Say your landing page converts at 4%, and you'd need three weeks to reach 10,000 visitors per variant at 80% power to detect a 1 percentage point lift. That feels long. So the team runs it for 10 days, gets 4,000 visitors per variant, and if they see p < 0.05 they call it a win. The test was powered to detect roughly a 3 percentage point lift, not 1. If the true effect is 0.8 points, the test will miss it 90% of the time. If it somehow "detects" something, that something is noise.

I've seen teams at large retail clients running tests with MDEs above 15% on a metric that already sits at a 3-4% baseline. The test can only detect effects that are almost impossible to actually achieve. Any "win" from that setup is an artifact, not an insight.

A fishing net with large mesh holes letting small fish escape while only one oversized fish is caught

Three Ways to Fix It

First, calculate power before you launch. Use an MDE calculator, Evan Miller's sample size calculator is free and takes 30 seconds, to confirm your expected traffic and duration can actually detect the effect size you care about. If it can't, either extend the test, limit the scope to a higher-traffic page, or explicitly acknowledge the power gap and treat any result as directional only.

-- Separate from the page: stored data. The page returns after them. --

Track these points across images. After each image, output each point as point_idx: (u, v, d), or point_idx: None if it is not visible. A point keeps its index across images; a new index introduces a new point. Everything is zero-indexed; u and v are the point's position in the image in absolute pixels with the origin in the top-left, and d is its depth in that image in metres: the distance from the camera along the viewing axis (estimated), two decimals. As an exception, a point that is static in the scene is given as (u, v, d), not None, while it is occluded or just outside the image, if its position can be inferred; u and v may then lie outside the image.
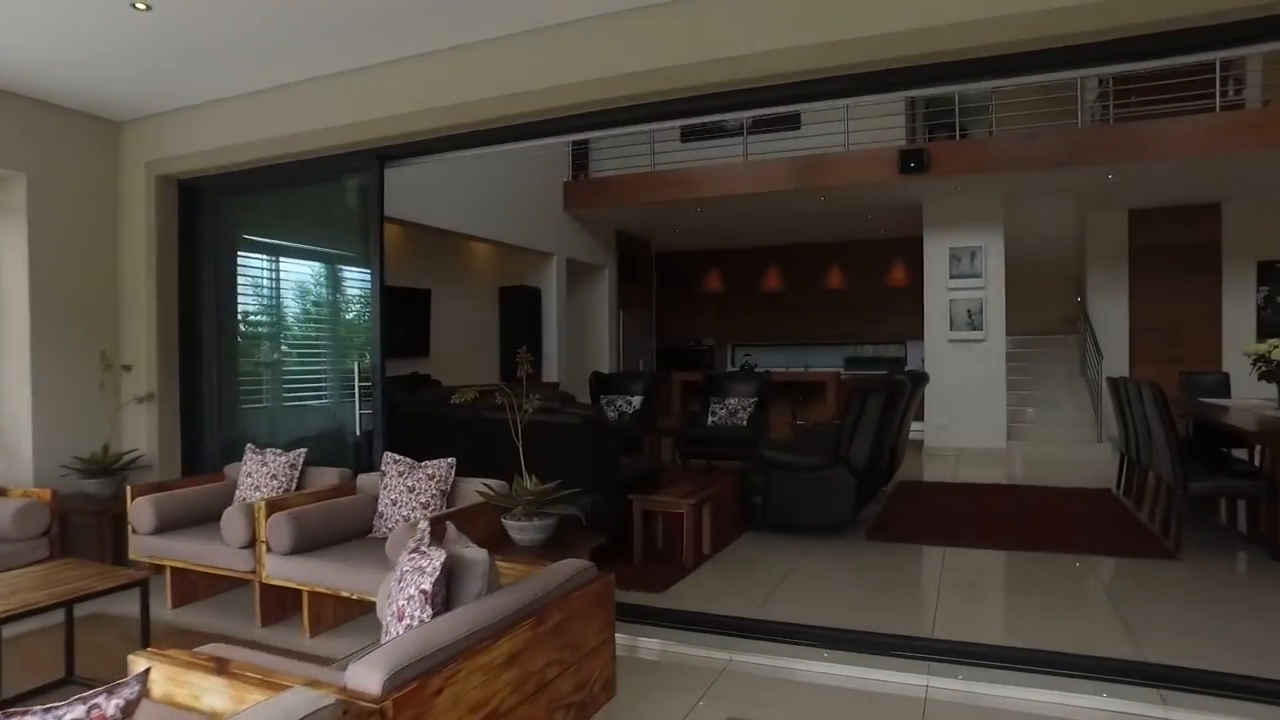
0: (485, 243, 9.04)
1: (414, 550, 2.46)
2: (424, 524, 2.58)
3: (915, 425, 9.48)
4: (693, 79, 3.62)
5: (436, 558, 2.38)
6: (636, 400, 9.20)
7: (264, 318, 5.57)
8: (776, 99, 3.69)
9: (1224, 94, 8.31)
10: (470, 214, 8.48)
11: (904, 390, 5.65)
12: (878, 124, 8.92)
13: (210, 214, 5.36)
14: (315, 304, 5.55)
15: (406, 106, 4.29)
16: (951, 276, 9.38)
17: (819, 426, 7.84)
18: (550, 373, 9.98)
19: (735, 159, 9.43)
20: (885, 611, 4.03)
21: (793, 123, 10.09)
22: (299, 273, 5.60)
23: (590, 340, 11.34)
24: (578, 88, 3.86)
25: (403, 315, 8.04)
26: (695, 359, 13.51)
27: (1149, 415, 5.29)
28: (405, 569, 2.42)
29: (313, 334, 5.56)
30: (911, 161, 8.27)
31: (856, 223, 11.25)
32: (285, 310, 5.56)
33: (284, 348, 5.52)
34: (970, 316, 9.30)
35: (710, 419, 8.76)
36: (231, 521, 3.91)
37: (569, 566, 2.80)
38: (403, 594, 2.36)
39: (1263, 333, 9.80)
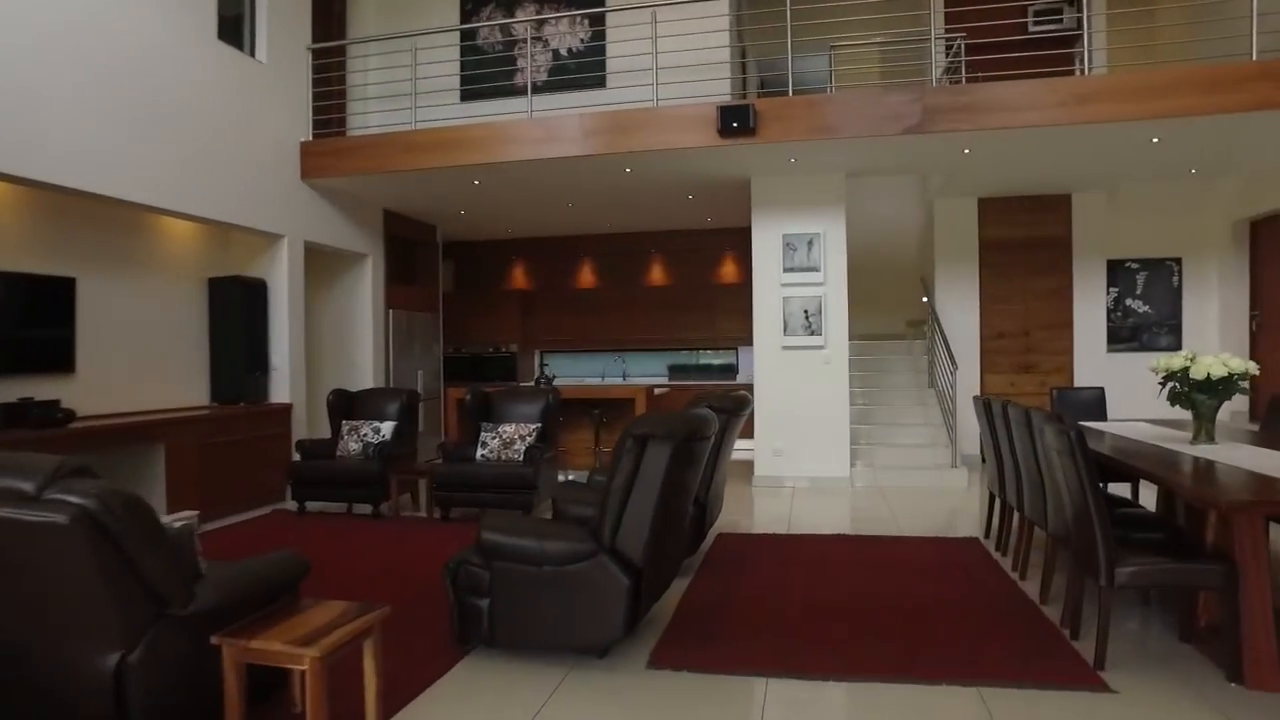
0: (174, 217, 6.56)
1: None
2: None
3: (744, 445, 7.78)
4: None
5: None
6: (388, 428, 6.97)
7: None
8: None
9: (1080, 70, 7.15)
10: (148, 176, 6.00)
11: (707, 431, 3.69)
12: (698, 85, 7.14)
13: None
14: None
15: None
16: (785, 269, 7.73)
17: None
18: (281, 390, 7.56)
19: (520, 115, 7.39)
20: None
21: (597, 78, 8.18)
22: None
23: (351, 347, 8.97)
24: None
25: (21, 315, 5.50)
26: (496, 368, 11.38)
27: (1056, 467, 3.65)
28: None
29: None
30: (734, 120, 6.50)
31: (678, 207, 9.49)
32: None
33: None
34: (807, 318, 7.68)
35: (480, 451, 6.66)
36: None
37: None
38: None
39: (1113, 339, 8.81)
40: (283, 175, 7.53)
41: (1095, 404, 5.96)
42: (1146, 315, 8.87)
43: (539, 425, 6.70)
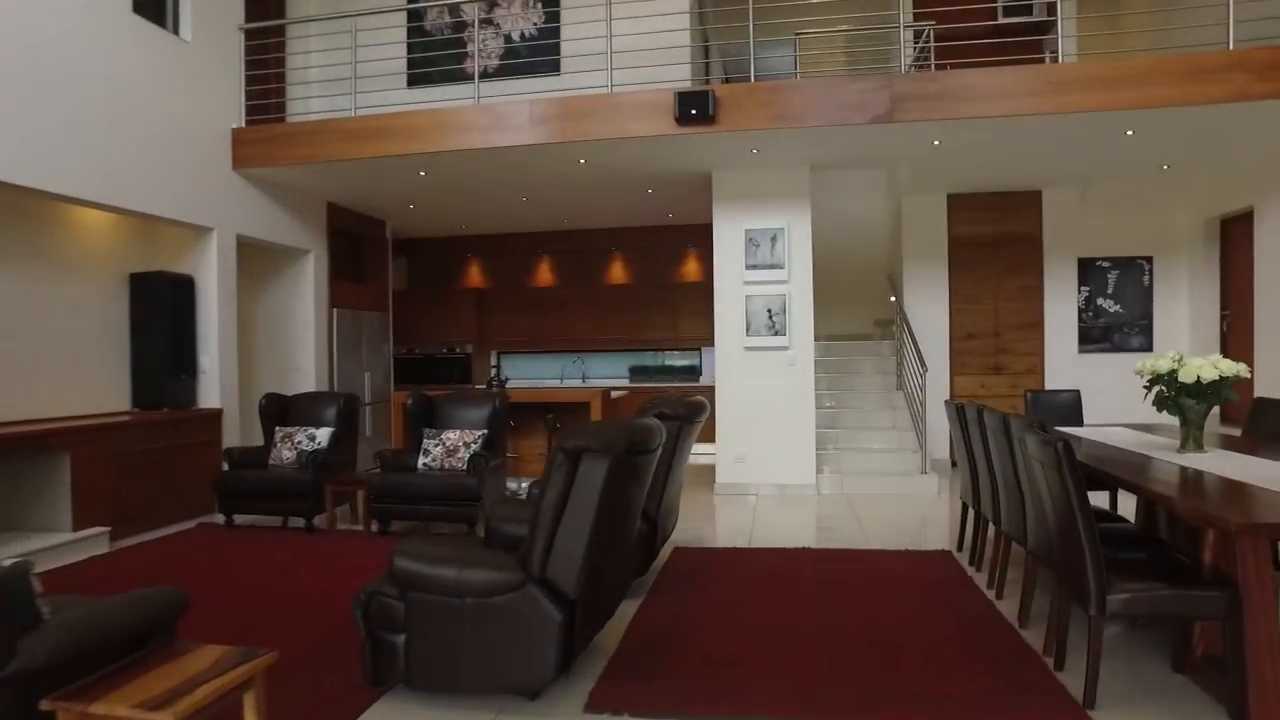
0: (88, 207, 6.03)
1: None
2: None
3: (706, 450, 7.43)
4: None
5: None
6: (324, 434, 6.50)
7: None
8: None
9: (1050, 56, 6.89)
10: (59, 163, 5.47)
11: (651, 443, 3.19)
12: (656, 71, 6.76)
13: None
14: None
15: None
16: (748, 266, 7.37)
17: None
18: (210, 395, 7.04)
19: (466, 101, 6.96)
20: None
21: (551, 63, 7.77)
22: None
23: (292, 349, 8.46)
24: None
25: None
26: (450, 370, 10.92)
27: (1039, 480, 3.31)
28: None
29: None
30: (693, 107, 6.13)
31: (638, 203, 9.11)
32: None
33: None
34: (771, 317, 7.33)
35: (421, 460, 6.21)
36: None
37: None
38: None
39: (1084, 340, 8.58)
40: (212, 164, 7.01)
41: (1071, 408, 5.67)
42: (1118, 315, 8.66)
43: (485, 432, 6.27)
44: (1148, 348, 8.61)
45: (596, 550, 2.86)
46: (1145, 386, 4.00)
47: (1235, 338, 8.03)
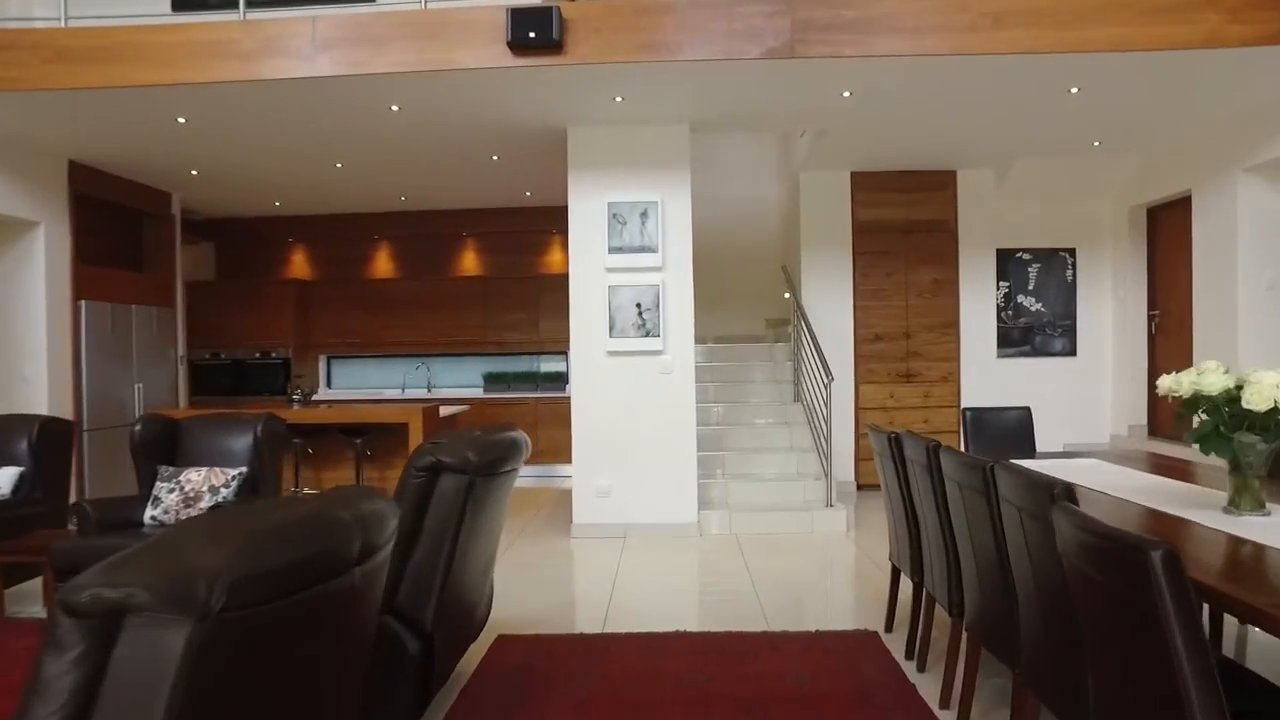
0: None
1: None
2: None
3: (563, 472, 5.87)
4: None
5: None
6: (6, 478, 4.56)
7: None
8: None
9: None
10: None
11: (516, 453, 2.41)
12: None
13: None
14: None
15: None
16: (611, 249, 5.84)
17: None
18: None
19: (229, 17, 5.13)
20: None
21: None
22: None
23: (13, 354, 6.37)
24: None
25: None
26: (264, 378, 8.97)
27: (1039, 570, 1.86)
28: None
29: None
30: (531, 28, 4.53)
31: (486, 174, 7.45)
32: None
33: None
34: (641, 314, 5.82)
35: (150, 512, 4.37)
36: None
37: None
38: None
39: (1004, 343, 7.47)
40: None
41: (1019, 430, 4.39)
42: (1039, 314, 7.60)
43: (244, 470, 4.49)
44: (1070, 351, 7.60)
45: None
46: (1179, 413, 2.66)
47: (1166, 341, 7.08)
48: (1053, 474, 2.23)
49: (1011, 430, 4.37)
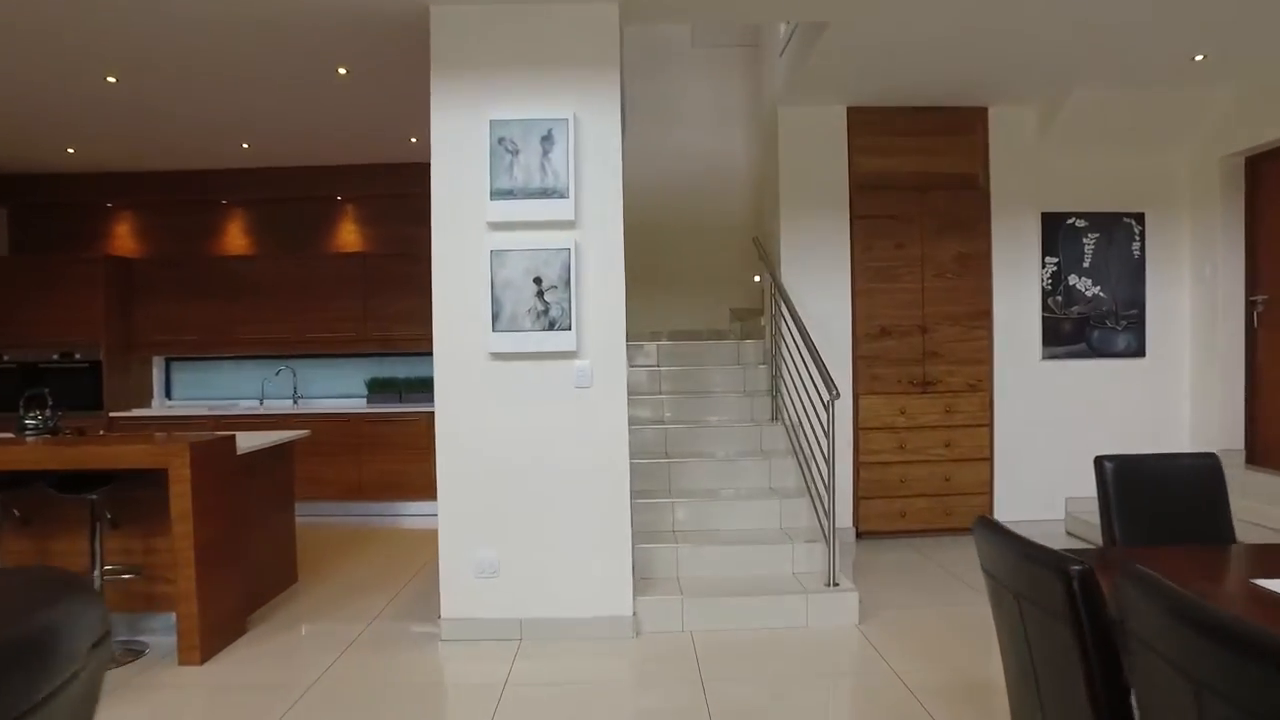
0: None
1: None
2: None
3: (427, 516, 3.79)
4: None
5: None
6: None
7: None
8: None
9: None
10: None
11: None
12: None
13: None
14: None
15: None
16: (497, 194, 3.73)
17: None
18: None
19: None
20: None
21: None
22: None
23: None
24: None
25: None
26: (69, 387, 6.74)
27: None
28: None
29: None
30: None
31: (345, 105, 5.33)
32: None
33: None
34: (542, 294, 3.73)
35: None
36: None
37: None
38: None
39: (1051, 339, 5.57)
40: None
41: (1200, 493, 2.39)
42: (1097, 301, 5.67)
43: None
44: (1138, 351, 5.68)
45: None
46: None
47: (1272, 336, 5.20)
48: None
49: (1186, 493, 2.37)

Second, stop peeking and calling early. This single change fixes a lot of inflated win rates. Either commit to a fixed sample size and don't call the test until you hit it, or move to a sequential testing methodology. Both Amplitude Experiment and GrowthBook support sequential testing natively, and it controls the false positive rate even when you check results frequently.

Third, separate learning tests from decision tests. Not every test needs 80% power. If you're exploring a new hypothesis and the cost of shipping is low, a lower-powered exploratory run is fine. But then you don't call it a "win." You call it a "directional signal, needs confirmation." The language matters for how stakeholders consume the data downstream.

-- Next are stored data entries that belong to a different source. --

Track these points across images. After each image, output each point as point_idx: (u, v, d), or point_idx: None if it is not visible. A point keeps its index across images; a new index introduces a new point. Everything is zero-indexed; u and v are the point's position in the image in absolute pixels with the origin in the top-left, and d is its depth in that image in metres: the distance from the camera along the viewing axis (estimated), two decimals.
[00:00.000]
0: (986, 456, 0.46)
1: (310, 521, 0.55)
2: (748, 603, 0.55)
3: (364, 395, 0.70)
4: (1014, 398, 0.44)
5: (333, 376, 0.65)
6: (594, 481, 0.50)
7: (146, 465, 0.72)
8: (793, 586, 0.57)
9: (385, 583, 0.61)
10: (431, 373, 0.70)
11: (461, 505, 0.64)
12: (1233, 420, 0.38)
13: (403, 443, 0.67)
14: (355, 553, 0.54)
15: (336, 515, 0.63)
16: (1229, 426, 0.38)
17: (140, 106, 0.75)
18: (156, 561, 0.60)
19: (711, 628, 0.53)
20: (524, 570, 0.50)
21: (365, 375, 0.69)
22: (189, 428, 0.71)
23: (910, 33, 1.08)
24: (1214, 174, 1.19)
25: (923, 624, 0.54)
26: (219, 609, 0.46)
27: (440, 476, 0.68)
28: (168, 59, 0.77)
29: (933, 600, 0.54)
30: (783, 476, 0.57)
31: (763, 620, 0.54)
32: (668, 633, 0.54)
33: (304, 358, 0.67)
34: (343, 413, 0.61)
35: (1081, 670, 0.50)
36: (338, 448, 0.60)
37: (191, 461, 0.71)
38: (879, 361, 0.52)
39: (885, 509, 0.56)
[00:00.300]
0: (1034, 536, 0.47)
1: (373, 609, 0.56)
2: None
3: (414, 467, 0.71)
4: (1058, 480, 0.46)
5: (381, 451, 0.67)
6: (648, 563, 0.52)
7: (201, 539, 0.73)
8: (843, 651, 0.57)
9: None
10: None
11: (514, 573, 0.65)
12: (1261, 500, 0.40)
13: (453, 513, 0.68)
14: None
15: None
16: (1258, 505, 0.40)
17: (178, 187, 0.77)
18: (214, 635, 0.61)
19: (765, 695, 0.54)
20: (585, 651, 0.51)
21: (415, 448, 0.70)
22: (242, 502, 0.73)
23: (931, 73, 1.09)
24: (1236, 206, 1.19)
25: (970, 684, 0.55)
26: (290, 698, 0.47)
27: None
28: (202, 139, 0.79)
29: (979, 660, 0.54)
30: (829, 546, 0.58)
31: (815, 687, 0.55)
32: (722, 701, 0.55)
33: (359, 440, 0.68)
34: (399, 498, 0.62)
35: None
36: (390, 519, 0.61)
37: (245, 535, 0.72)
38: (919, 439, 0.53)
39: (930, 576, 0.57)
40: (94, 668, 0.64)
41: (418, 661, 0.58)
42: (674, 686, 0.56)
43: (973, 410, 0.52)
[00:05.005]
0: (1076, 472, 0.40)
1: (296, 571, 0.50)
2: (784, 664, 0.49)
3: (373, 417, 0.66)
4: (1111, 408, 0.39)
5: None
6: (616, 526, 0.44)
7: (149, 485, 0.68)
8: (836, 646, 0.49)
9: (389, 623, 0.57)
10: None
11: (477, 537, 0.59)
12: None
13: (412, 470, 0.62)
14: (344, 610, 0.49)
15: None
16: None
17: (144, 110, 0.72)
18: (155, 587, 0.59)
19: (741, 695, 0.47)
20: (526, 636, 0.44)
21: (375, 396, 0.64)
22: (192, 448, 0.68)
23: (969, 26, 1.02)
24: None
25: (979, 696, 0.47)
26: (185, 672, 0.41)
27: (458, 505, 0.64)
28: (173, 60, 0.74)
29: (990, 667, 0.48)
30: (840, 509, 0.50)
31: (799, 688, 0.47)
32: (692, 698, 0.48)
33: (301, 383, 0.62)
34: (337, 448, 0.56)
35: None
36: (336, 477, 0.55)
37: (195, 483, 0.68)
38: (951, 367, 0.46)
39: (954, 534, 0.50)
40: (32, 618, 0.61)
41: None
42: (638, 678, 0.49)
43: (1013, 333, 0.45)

The Culture Part Nobody Wants to Address

The real reason most programs end up underpowered isn't ignorance of statistics. It's organizational pressure. Someone needs a win for the quarterly deck. A test that runs three weeks and comes back null feels like failure.

Building a program that can tolerate a 70-80% null rate requires explicit leadership alignment. You have to re-frame null results as answers. "We ruled out this hypothesis" is genuinely valuable. It's just harder to put on a slide than "+12% RPV."

I haven't solved this at every client. Some orgs are too short-cycle to change. But the ones that do make the shift end up with insights that compound over time, not wins that evaporate a month after launch.